TASKS TO COMPLETE |
- a) List each distinct club named in the senior career section of the Steve Bryant profile, naming each club only once.
- b) Extend the Steve Bryant football career profile, starting after its final line.

EXCERPT |
....................

Steve Bryant

Personal information
- Full name: Steven Paul Bryant
- Date of birth: 5 September 1953
- Place of birth: London, England
- Height: 5 ft 8 in (1.73 m)
- Position(s): Winger; left back;

Youth career
- 1970–1971: Birmingham City

Senior career*
- Years: Team / Apps / (Gls)
- 1971–1976: Birmingham City / 36 / (1)
- 1976: → Sheffield Wednesday (loan) / 3 / (1)
- 1976–1979: Northampton Town / 97 / (5)
- 1979–1982: Portsmouth / 111 / (5)
- 1982: Northampton Town / 10 / (0)
- 1984–1986: Canberra City / 68 / (11)
- Total:  / 325 / (23)

....................

(Records from a dataset)

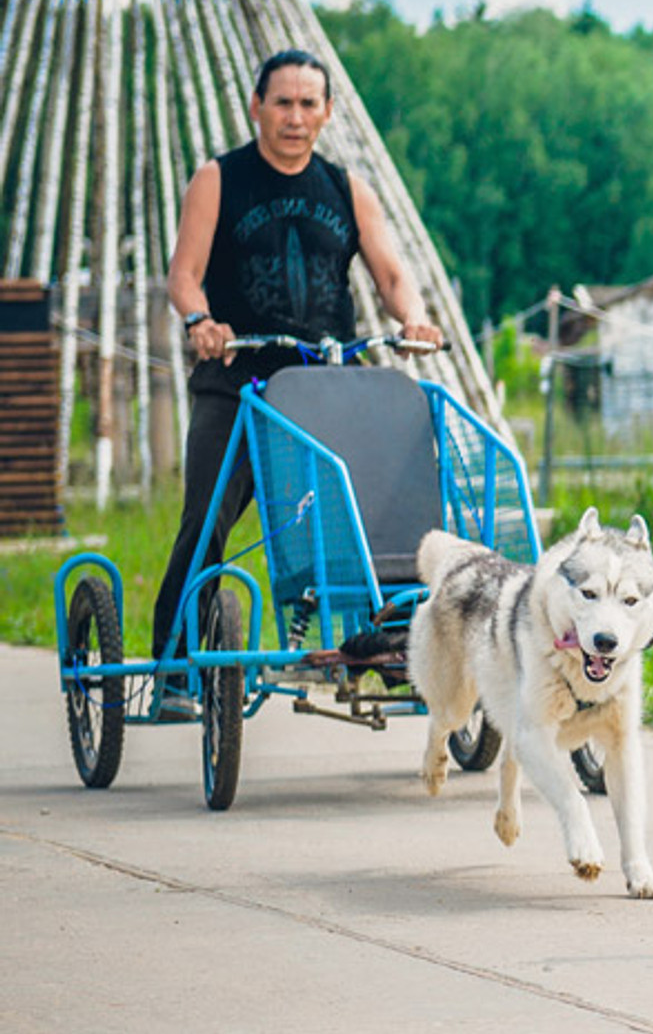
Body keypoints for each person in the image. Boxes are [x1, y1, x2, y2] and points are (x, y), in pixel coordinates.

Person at [154, 49, 442, 701]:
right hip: (241, 378)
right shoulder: (219, 178)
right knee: (207, 516)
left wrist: (416, 320)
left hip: (328, 380)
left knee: (388, 504)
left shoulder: (346, 188)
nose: (295, 116)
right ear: (256, 107)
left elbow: (393, 276)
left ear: (328, 112)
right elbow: (184, 276)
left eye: (309, 103)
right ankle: (176, 661)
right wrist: (201, 320)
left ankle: (392, 644)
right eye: (282, 102)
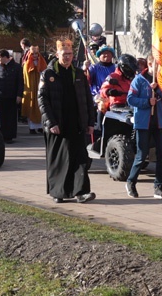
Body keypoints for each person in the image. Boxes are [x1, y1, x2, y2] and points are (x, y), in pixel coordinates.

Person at [38, 38, 96, 204]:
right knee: (60, 160)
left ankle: (81, 192)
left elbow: (87, 99)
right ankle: (59, 192)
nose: (68, 57)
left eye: (70, 54)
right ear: (57, 55)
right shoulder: (48, 74)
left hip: (77, 124)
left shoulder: (78, 74)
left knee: (81, 159)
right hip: (58, 125)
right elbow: (42, 100)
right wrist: (51, 123)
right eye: (64, 54)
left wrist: (90, 122)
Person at [126, 54, 162, 200]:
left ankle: (159, 187)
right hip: (143, 123)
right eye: (155, 65)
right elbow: (130, 99)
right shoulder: (139, 80)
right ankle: (131, 182)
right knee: (141, 154)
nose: (157, 68)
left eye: (159, 65)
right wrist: (147, 102)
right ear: (149, 65)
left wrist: (157, 90)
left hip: (159, 123)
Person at [21, 45, 47, 134]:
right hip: (31, 89)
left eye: (36, 54)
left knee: (40, 107)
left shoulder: (42, 62)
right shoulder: (27, 64)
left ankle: (40, 127)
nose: (35, 56)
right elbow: (26, 78)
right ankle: (32, 128)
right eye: (33, 54)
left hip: (40, 88)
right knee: (31, 107)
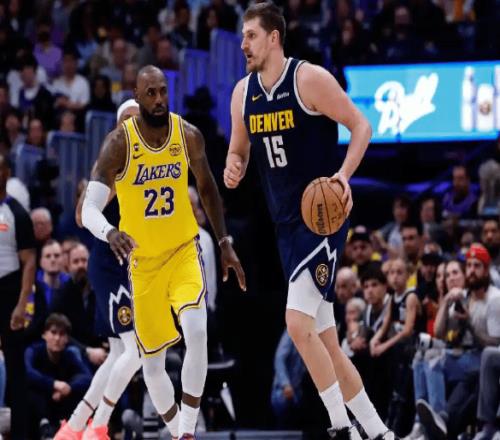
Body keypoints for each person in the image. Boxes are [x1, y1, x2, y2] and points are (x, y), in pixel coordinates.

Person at [223, 3, 394, 439]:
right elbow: (239, 148)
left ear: (273, 38)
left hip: (322, 219)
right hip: (284, 225)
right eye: (242, 36)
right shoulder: (242, 94)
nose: (243, 44)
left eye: (250, 36)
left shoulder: (309, 79)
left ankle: (341, 427)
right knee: (328, 344)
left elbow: (361, 126)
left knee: (297, 325)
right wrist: (233, 165)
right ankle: (380, 433)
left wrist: (343, 176)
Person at [81, 66, 246, 440]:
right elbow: (88, 209)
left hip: (183, 252)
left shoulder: (187, 134)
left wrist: (224, 243)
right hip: (144, 264)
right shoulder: (118, 144)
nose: (159, 99)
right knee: (152, 366)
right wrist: (110, 232)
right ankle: (177, 430)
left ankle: (187, 430)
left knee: (197, 331)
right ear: (137, 97)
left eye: (163, 91)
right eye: (150, 93)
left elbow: (208, 188)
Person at [55, 100, 143, 440]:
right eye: (128, 119)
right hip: (110, 263)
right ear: (118, 125)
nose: (135, 124)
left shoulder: (150, 158)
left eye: (140, 118)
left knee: (118, 353)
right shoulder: (114, 161)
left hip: (129, 265)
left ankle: (74, 427)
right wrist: (110, 225)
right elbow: (81, 215)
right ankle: (99, 426)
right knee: (135, 351)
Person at [0, 152, 37, 440]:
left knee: (15, 368)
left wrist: (22, 303)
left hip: (9, 291)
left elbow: (30, 262)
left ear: (7, 173)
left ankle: (22, 434)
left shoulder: (17, 213)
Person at [26, 313, 92, 440]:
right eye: (53, 332)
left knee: (78, 390)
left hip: (59, 406)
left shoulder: (68, 355)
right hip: (36, 411)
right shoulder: (33, 350)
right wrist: (53, 384)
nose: (57, 338)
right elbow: (28, 373)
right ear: (44, 334)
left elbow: (87, 377)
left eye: (62, 334)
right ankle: (45, 428)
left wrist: (69, 388)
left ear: (67, 339)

....................

ANSWERS BELOW |
- a) Birmingham City, Sheffield Wednesday, Northampton Town, Portsmouth, Canberra City

- b)
= Steve Bryant (footballer) =

English footballer

Steven Paul Bryant (born 5 September 1953) is an English former professional footballer born in Islington, London, who played as a winger or left back.

He made more than 250 appearances in the Football League playing for Birmingham City, Sheffield Wednesday (on loan), Northampton Town (in two spells) and Portsmouth, before moving to Australia, where he played for Canberra City in the National Soccer League. He won Northampton Town's Player of the Year award in 1978.